Il a insisté sur le fait que le suicide n’est pas une fatalité. Il peut être évité, notamment lorsque les signes de détresse sont identifiés, lorsque la parole est accueillie sans jugement, lorsque les personnes à risque sont orientées rapidement et lorsque les soins nécessaires sont accessibles.  » Demander de l’aide doit être reconnu comme un acte de courage. Ecouter, soutenir, orienter peut sauver une vie « , a-t-il ajouté.

Dans la perspective de la Couverture Santé Universelle, le Ministère de la Santé affirme vouloir garantir l’accès, pour chaque Congolaise et chaque Congolais, à des services essentiels de soins de qualité, y compris les services de santé mentale, sans difficultés financières. Pour ce faire, il entend poursuivre et renforcer plusieurs actions prioritaires avec le Programme National de Santé Mentale. Parmi elles figurent l’intégration de la santé mentale dans les soins de santé primaires, le renforcement des capacités des prestataires et des acteurs communautaires, l’amélioration de la détection précoce, de l’orientation et de la continuité des soins, ainsi que la lutte contre la stigmatisation, via la notification et la surveillance.

Le Dr Body Ilonga a également appelé à consolider une collaboration multisectorielle impliquant notamment l’éducation, les affaires sociales, la justice, les droits humains, la jeunesse, la communication et la sécurité, mais aussi les organisations de la société civile, les communautés religieuses, les familles, les partenaires techniques et financiers et les chercheurs.  » La prévention doit atteindre les écoles et les universités, les lieux de travail, les structures de santé, les communautés touchées par les crises et tous les espaces où une personne vulnérable peut être repérée et soutenue « , a-t-il relevé.

Pour sa part, le Directeur du Programme national de santé mentale, le Dr Gédéon Samba, a rappelé que la prévention du suicide fait partie des cibles des Objectifs du Développement Durable (ODD), affirmant que chaque pays devrait y prendre compte d’ici 2030.  » Certes, nous avons connu du retard, mais il est encore possible de nous rattraper « , a-t-il déclaré.

De son côté, le représentant des partenaires techniques et financiers de l’Organisation Mondiale de la Santé (OMS), M. Etienne Mpoyi, a indiqué qu’en 2021, environ 727 000 personnes sont mortes par suicide.

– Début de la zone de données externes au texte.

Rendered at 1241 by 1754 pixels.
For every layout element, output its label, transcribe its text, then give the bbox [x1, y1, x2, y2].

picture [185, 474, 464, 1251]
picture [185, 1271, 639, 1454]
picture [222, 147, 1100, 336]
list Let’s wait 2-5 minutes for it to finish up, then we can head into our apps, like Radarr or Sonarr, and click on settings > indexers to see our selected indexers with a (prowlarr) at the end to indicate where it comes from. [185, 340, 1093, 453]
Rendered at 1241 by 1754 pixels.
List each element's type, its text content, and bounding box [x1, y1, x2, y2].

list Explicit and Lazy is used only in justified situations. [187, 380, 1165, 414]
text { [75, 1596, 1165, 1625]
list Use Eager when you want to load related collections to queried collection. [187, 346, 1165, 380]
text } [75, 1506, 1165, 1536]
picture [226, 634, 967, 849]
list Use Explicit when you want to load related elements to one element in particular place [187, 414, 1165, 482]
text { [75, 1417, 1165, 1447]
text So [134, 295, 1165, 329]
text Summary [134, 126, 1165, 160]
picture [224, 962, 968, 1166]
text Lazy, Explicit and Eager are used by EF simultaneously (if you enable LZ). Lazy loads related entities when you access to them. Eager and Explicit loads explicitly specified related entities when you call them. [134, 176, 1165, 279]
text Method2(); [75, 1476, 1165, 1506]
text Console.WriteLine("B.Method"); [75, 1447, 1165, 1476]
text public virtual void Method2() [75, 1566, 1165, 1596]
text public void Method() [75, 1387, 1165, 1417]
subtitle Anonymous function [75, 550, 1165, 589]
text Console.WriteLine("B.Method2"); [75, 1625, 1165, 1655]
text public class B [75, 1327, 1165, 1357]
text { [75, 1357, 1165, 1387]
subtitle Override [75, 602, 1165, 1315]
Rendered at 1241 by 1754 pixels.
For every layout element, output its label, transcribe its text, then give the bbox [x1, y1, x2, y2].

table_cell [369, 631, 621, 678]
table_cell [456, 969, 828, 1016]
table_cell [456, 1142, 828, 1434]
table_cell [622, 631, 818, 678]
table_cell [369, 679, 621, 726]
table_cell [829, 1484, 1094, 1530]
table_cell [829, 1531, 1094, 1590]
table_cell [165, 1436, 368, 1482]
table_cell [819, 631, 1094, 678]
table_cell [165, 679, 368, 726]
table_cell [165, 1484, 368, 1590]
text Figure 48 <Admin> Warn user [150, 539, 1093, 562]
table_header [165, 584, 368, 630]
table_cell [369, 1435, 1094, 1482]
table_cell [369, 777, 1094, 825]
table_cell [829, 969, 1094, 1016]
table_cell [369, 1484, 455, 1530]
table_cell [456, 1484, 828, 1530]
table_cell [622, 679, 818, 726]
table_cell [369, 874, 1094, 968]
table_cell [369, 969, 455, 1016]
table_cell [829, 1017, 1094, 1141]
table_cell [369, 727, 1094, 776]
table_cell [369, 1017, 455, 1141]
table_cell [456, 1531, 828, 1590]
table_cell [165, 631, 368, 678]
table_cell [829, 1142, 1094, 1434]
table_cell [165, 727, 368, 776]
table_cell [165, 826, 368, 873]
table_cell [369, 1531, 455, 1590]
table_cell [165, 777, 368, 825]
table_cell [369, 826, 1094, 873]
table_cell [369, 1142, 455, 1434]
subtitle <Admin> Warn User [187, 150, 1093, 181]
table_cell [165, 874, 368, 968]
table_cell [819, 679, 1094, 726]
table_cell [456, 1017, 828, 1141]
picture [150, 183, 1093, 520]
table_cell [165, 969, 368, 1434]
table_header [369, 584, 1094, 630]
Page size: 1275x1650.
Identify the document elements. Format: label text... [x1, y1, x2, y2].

Il a précisé que le suicide constitue actuellement la troisième cause de décès chez les jeunes âgés de 15 à 29 ans, et que près de 73 % de ces décès surviennent dans les pays à revenus faibles ou intermédiaires.

Concernant la RDC, des données disponibles restent préoccupantes. Le Mental Health Atlas 2020 de l’OMS estimait, pour 2019, un taux de mortalité standardisé par suicide de 12,41 décès pour 100 000 habitants. Au deuxième trimestre 2024, le Système National d’Information Sanitaire (SNIS) a notifié 958 tentatives de suicide, soit une hausse de 123 % par rapport au trimestre précédent, ainsi que 54 décès par suicide.

Le suicide, a rappelé l’initiative, résulte rarement d’une cause unique. Il peut être lié à des troubles mentaux, à des violences, aux conflits armés, aux déplacements de populations, aux pertes, à la pauvreté, à l’usage de substances psychoactives, à l’isolement et aux discriminations. Cette activité a été organisée par le Ministère de la Santé publique, hygiène et prévoyance sociale, en partenariat avec l’OMS, l’OIM, le KFW et la coopération allemande.